Остальные женщины в общей палате показывают детей через окно растерянным отцам во дворе, Рита сидит на койке и раскачивается, прижав ребенка к груди. Из туго свернутого спящего конверта получается освободить только одно ушко – она отодвигает ткань и смотрит на маленькую розовую раковину. «Уши как у меня, – думает Рита, – а глаза отцовские. Ну ладно, может, еще потемнеют».

Ритина соседка отправляет фотографии в «Инстаграм»[1]1
  Деятельность Meta Platforms Inc. (в том числе по реализации соцсетей Facebook и Instagram) запрещена в Российской Федерации как экстремистская.


[Закрыть]
, ей приходится свешиваться из окна, чтобы появилась связь. Рита вспоминает, как выбросила телефон в мусоропровод, когда поняла, что на нем установлена программа слежения. Она вышла из квартиры с мусорным пакетом, выбросила телефон, а пакет зачем-то принесла обратно. Он говорил: «Это все для твоей безопасности, я всегда должен знать, где ты. Ты же глупая у меня. Глупая и беспомощная. Ты же одна не выживешь».
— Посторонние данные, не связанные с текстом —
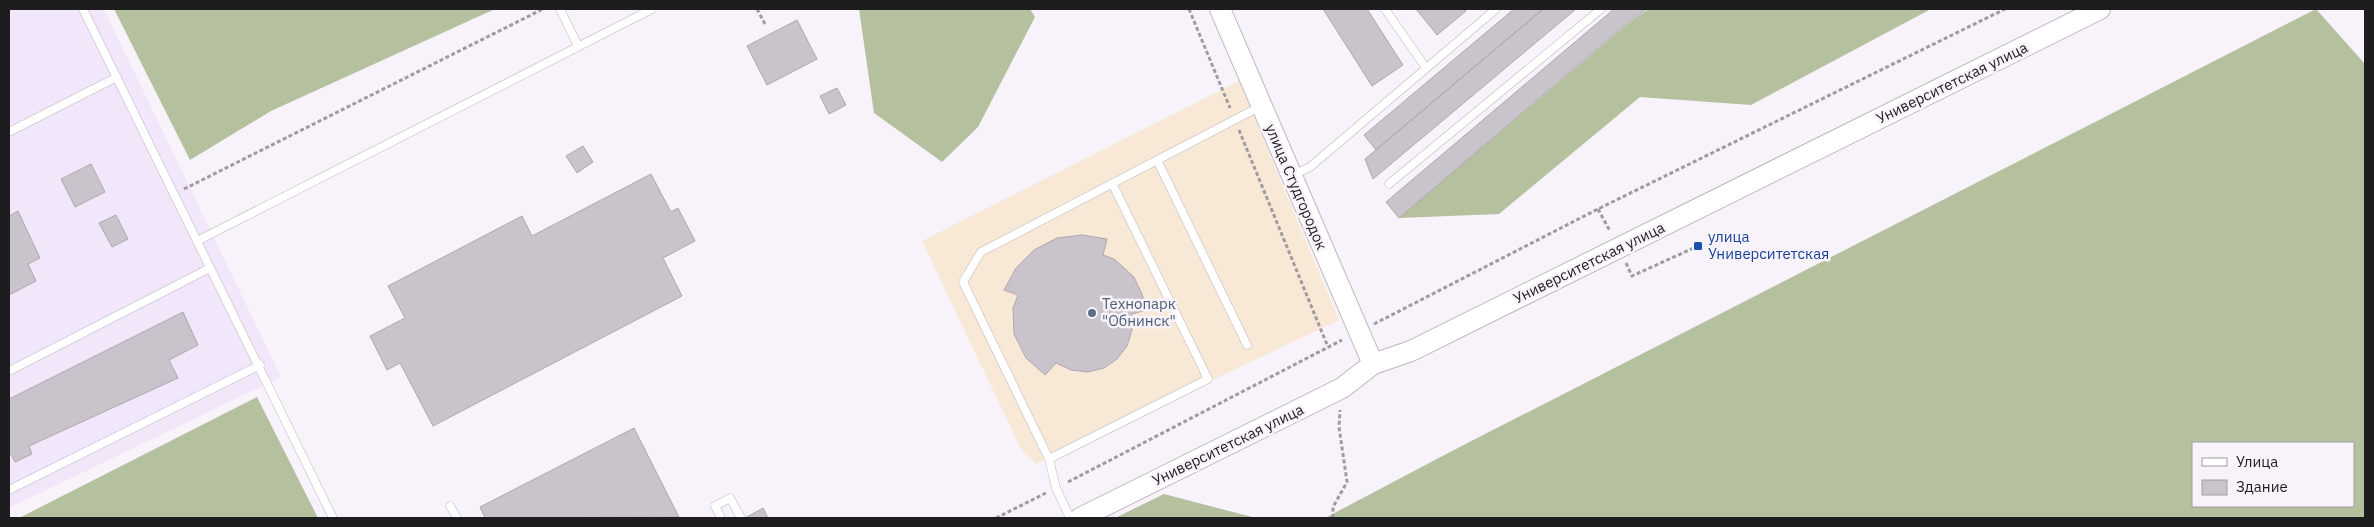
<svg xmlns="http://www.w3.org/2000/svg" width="2374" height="527" font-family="'IBM Plex Sans',sans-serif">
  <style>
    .commercial { fill: #f7e9d6 }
    .education { fill: #f2e6fa }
    .forest { fill: #b5c09f; fill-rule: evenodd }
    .building { fill: #c9c4cb; stroke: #aca8ae }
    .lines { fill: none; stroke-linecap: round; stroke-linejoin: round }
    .service-casing { stroke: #bcb7bd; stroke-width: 9 }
    .tertiary-casing { stroke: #bcb7bd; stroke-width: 22 }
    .path { stroke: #9f9ca1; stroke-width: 3; stroke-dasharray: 4 2.5; stroke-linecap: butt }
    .service { stroke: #fff; stroke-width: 8 }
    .tertiary { stroke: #fff; stroke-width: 20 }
    .transit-dot { fill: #1a4fb4; stroke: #f8f3fa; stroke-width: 2 }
    .service-dot { fill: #5c6f8a; stroke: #f8f3fa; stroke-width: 2 }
    .labels { text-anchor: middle; stroke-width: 5; stroke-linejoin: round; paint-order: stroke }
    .street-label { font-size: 15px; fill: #1d1c1e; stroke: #f8f3fa }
    .transit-label { font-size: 15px; fill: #164399; stroke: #f8f3fa; text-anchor: start }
    .service-label { font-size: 15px; fill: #4e5e75; stroke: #f8f3fa; text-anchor: start }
  </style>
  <rect width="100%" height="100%" fill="#f8f3fa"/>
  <path class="commercial" d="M1239 81 1339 320 1036 464 1021 449 922 241Z"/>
  <path class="education" d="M9 9H104L281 377 9 508Z"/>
  <path class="forest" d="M114 9H495L271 111 190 160Z
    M859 9H1030L1035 17 978 127 942 162 874 113Z
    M1649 9H1931L1751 105 1640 97 1499 214 1399 218 1632 20Z
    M2316 9 2365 64V518H1325L1450 452ZM2193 443H2353V506H2193Z
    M257 397 318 518H19Z
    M1164 494 1256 518H1115Z"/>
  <path class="building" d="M1323 9H1367L1403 65 1372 86Z
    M1416 9H1464L1466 11 1437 35Z
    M1514 9H1543L1376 150 1364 135Z
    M1543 9H1576L1373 179 1365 159Z
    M1614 9H1647L1632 19 1399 218 1386 202Z
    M797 20 817 59 767 85 747 46Z
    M837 88 846 105 829 114 820 96Z
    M583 146 593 162 577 173 566 156Z
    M91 164 105 192 75 207 61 179Z
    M651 174 671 212 678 208 695 241 663 258 682 296 433 426 400 363 387 370 370 336 405 318 388 286 522 216 532 236Z
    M18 211 40 258 28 264 36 281 9 295V216Z
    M116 215 128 239 112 247 99 223Z
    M1082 235 1107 239 1103 255 1114 259 1134 277 1145 301 1146 310 1132 314V330L1127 346 1117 359 1104 368 1088 372 1071 370 1056 363 1045 375 1026 358 1014 334 1013 308 1018 295 1004 290 1016 268 1034 250 1057 238Z
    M183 312 198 345 169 360 178 378 29 446 32 454 15 462 11 454 9 456V399Z
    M634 428 679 517 485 518 480 507Z
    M763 508 768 518H745Z"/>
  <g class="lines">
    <g class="service-casing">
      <path id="service" d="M83 9 333 518
        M560 9 578 46
        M1385 9 1426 68
        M9 132 117 77
        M1157 160 1247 345
        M1293 175 1310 167 1496 9
        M1112 183 1208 379 1049 459 963 282 981 252 1261 106
        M1389 184 1601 9
        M197 241 652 9
        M9 371 210 268
        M1049 459 1056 488 1070 518
        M9 490 260 365
        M450 506 457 518
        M721 518 715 506 730 498 741 518"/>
    </g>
    <g class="tertiary-casing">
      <path id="tertiary" d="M1220 9 1373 364
        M1080 518 1342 388 1373 364 1411 351 2100 9"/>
    </g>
    <path class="path" d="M757 9 765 24
      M1189 9 1230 108
      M1239 130 1328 347
      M184 189 543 9
      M1598 209 1610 231
      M1626 263 1632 276 1698 246
      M1374 324 1598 209 2005 9
      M1068 482 1342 340
      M996 518 1046 493
      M1333 518V507L1347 482 1339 427 1340 410"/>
    <use href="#service" class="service"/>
    <use href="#tertiary" class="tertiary"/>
  </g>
  <rect class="transit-dot" x="1693" y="241" width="10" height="10" rx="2.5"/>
  <circle class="service-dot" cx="1092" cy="313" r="5"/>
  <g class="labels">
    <g class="street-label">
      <text transform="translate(1952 83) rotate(-26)" y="5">Университетская улица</text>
      <text transform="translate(1296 187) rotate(67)" y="5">улица Студгородок</text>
      <text transform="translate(1589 263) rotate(-26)" y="5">Университетская улица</text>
      <text transform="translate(1228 445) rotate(-26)" y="5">Университетская улица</text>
    </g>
    <g class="transit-label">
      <text x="1708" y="242">улица<tspan x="1708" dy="17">Университетская</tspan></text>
    </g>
    <g class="service-label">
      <text x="1102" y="309">Технопарк<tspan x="1102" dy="17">"Обнинск"</tspan></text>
    </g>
  </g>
  <rect width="2374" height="527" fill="none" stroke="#1d1c1e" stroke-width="20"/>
  <rect x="2192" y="442" width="162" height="65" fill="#f8f3fa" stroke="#a09da2"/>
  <rect x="2202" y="458" width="25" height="8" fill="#ffffff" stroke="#a09da2"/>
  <text x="2236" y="467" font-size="15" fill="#1d1c1e">Улица</text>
  <rect x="2202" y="480" width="25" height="15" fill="#c9c4cb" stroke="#a09da2"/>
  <text x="2236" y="492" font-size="15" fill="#1d1c1e">Здание</text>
</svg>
В шестнадцать Рита покупает себе медкнижку, в которой написано, что ей восемнадцать, а в паспорте подтирает бритвенным лезвием год рождения. Заполняет анкету в кафе напротив автомастерской Антона, и ее берут официанткой. Она знает, что за подделку документов полагается два года, ее знакомый купил себе паспорт, чтобы откосить от армии, и сел. «Лучше бы отслужил», – думает она, но ей так осточертело безденежье, что она готова рискнуть. Она верит в свою безнаказанность, точнее, надеется выкрутиться как несовершеннолетняя. Общепит учит ее держаться на ногах по двенадцать часов, терпеть и разговаривать с каждым, считывать любого еще на входе. Ежедневно дает ей деньги, но отбирает все время на подготовку к экзаменам. Она прогуливает курсы после школы, кое-как сдает вступительные экзамены и не поступает.

Рита единственная среди сверстников что-то зарабатывает, и пока остальные перебиваются карманными деньгами, она пробует свободу на вкус – скупает по выходным в торговых центрах все яркие красивые вещи, которые видит: гели для душа, занавески в свою комнату, бижутерию со стекляшками в оправе.

Они с Антоном очень быстро начинают жить вместе – съехаться после трех месяцев знакомства и месяца отношений кажется естественным. Вокруг них все женятся, половина ее подруг беременны. Рита заходит вечером в магазин за продуктами на ужин со списком, как мама, учится печь пироги, гладит вещи Антона, ждет его после работы – все по-взрослому.

Рано утром или сразу после обеда, когда посетителей почти нет, Рита стоит у бара и думает о том, как возьмет учебники в библиотеке, позвонит бывшей однокласснице и перепишет у нее конспекты с подготовительных курсов, выберет сначала самый простой предмет и начнет заниматься в свой следующий, единственный выходной, но тут приходят посетители, и позвонить она уже не успевает. Домой она приходит за полночь, падает в продавленное кресло, раздевается сидя, откладывает все на завтра и от злости и обиды швыряет вещи на пол.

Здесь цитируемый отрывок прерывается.